Je suivrai avec attention la plus importante poursuite de l'histoire du Québec qui s'est amorcée cette semaine: en attente depuis près de 14 ans, deux recours collectifs tenteront de faire reconnaître aux grandes compagnies de tabac le terrible impact que leur produit a eu sur la santé de centaines de milliers de Québécois.

J'ai commencé à fumer à 12 ans. J'ai fumé la cigarette pendant plus de 32 ans. J'ai cessé pour une période de deux ans à la fin des années 90 pour ensuite retomber dans ma dépendance de plus belle. Mais j'ai fini par écraser pour de bon en 2009 après l'annonce d'un terrible diagnostic: cancer de la langue de stade 2.

J'avais un mal de gorge tenace et une bosse dans le côté gauche du cou. J'ai décidé de consulter car la douleur ne cessait pas. Après une série d'examens, de biopsies et de scanneurs, j'ai reçu le diagnostic comme une tonne de briques.

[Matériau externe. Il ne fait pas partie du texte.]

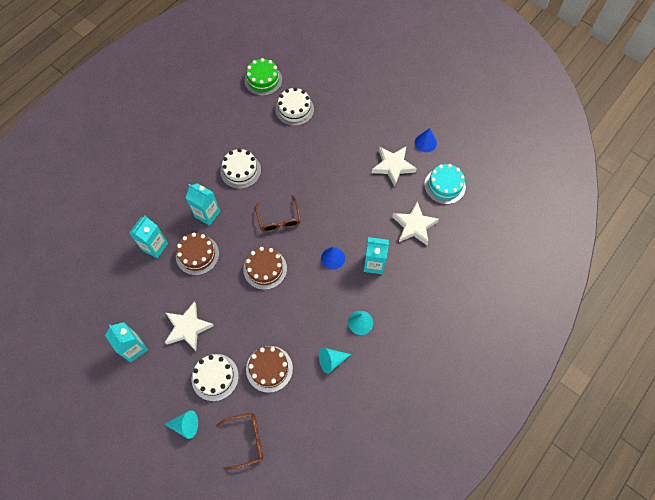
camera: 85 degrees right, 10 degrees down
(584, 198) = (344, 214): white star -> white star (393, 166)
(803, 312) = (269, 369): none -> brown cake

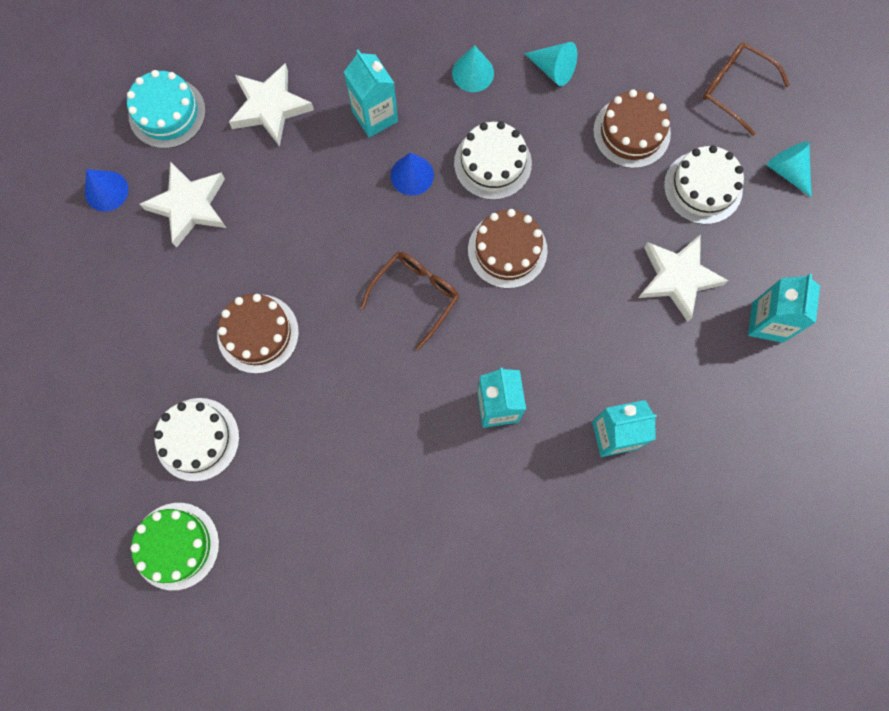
camera: 130 degrees left, 10 degrees up
(197, 255) = (570, 361): brown cake -> brown cake (258, 333)
(240, 171) = (383, 424): white cake -> white cake (492, 163)

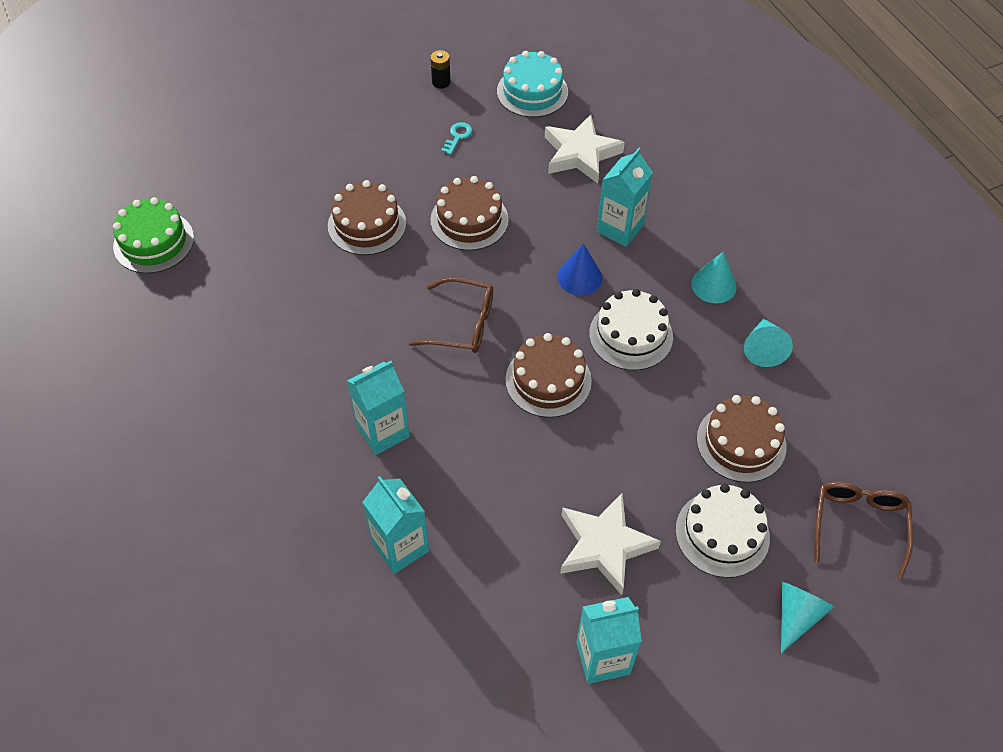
camera: 65 degrees right, 20 degrees down
(106, 191) = (441, 82): blue cone -> black battery
(189, 206) = (457, 136): white star -> turquoise key
(197, 439) = (253, 220): white cake -> none
(299, 239) = (469, 220): none -> brown cake

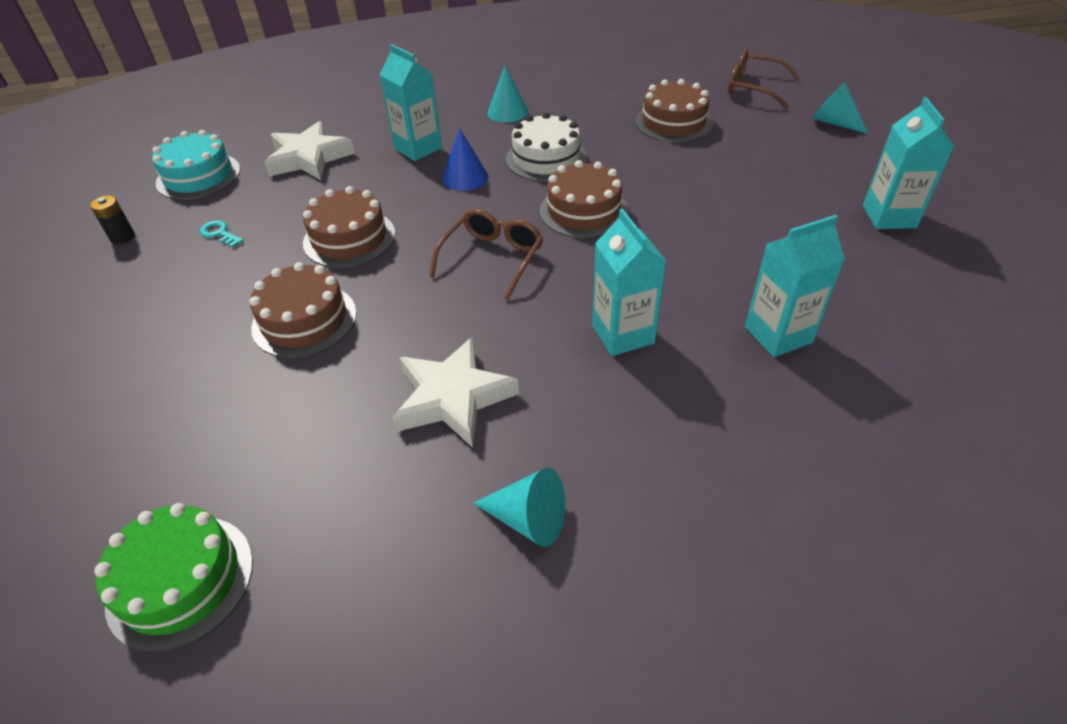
camera: 75 degrees left, 10 degrees down
(604, 546) = (774, 201): white star -> white star (453, 397)
(722, 533) = (761, 143): white cake -> none
(763, 348) = (582, 100): turquoise cone -> turquoise cone (528, 519)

J'ai dû arrêter de travailler car j'avais de la douleur au niveau de la mâchoire et des oreilles, qu'il m'était pénible de parler et que je travaillais justement au service à la clientèle au téléphone.

Dès la première biopsie, on m'a avisé que je devais cesser de fumer immédiatement. Ce que je n'ai pas fait, au contraire: j'ai doublé ma consommation. À ma deuxième biopsie, mon médecin m'a regardé droit dans les yeux et m'a dit: «De grâce, il faut que vous arrêtiez de fumer!». Ce que j'ai fait le lendemain, non sans avoir auparavant fumé quand même toute la journée et la soirée...

Il m'a fallu apprendre à mes deux enfants que j'étais atteinte d'un cancer, eux qui avaient perdu leur père un an et demi plus tôt. C'est toute une annonce à faire à ses enfants quand ils vivent déjà un deuil très difficile...

Le 19 avril 2010, j'ai commencé mes traitements, soit cinq jours de radio et une chimio toutes les trois semaines. Dès le premier traitement, j'ai été très malade. La deuxième semaine, on a dû m'hospitaliser tellement j'étais faible.

Plus les jours avançaient, plus je faiblissais et plus je perdais mes capacités physiques. J'étais incapable de me nourrir: j'ai été gavée par voies nasales pendant un mois et demi, sans pouvoir boire d'eau. Il m'était impossible d'avaler ma salive, trop concentrée: j'ai dû apprendre à cracher. Dans l'incapacité de parler, je communiquais sur papier. Mon visage a subi d'importantes brûlures dues à la radiothérapie. J'ai été souvent en isolement car j'étais très faible, et j'ai passé les 3 dernières semaines de mes traitements à l'hôpital.

Aujourd'hui, deux ans plus tard, ma vie a changé. Je ne me nourris pas comme avant, je ne pourrai plus jamais manger des aliments secs, car la radiothérapie a brûlé mes glandes salivaires. Mon goût aussi a changé: j'ai totalement perdu la capacité de goûter le sucré... quelle perte de plaisir! Tout ça pour avoir voulu, quelque part entre l'enfance et l'adolescence, avoir l'air cool, rebelle, dans le coup. Si j'avais su!

J'ai aussi dû changer d'emploi pour ne pas avoir à parler au téléphone toute la journée. Tout ça à cause de quoi? D'une terrible dépendance à un produit inutile, dangereux et mortel: le tabac.

Quand je vois les riches propriétaires et avocats des compagnies de tabac se présenter en cour et continuer à nier l'impact de leur produit fétiche sur la santé des gens, ça me bouleverse et me scandalise.

Je suis de tout coeur avec ces milliers de femmes et d'hommes qui mènent à bout de bras ces recours collectifs. Je leur souhaite bon courage.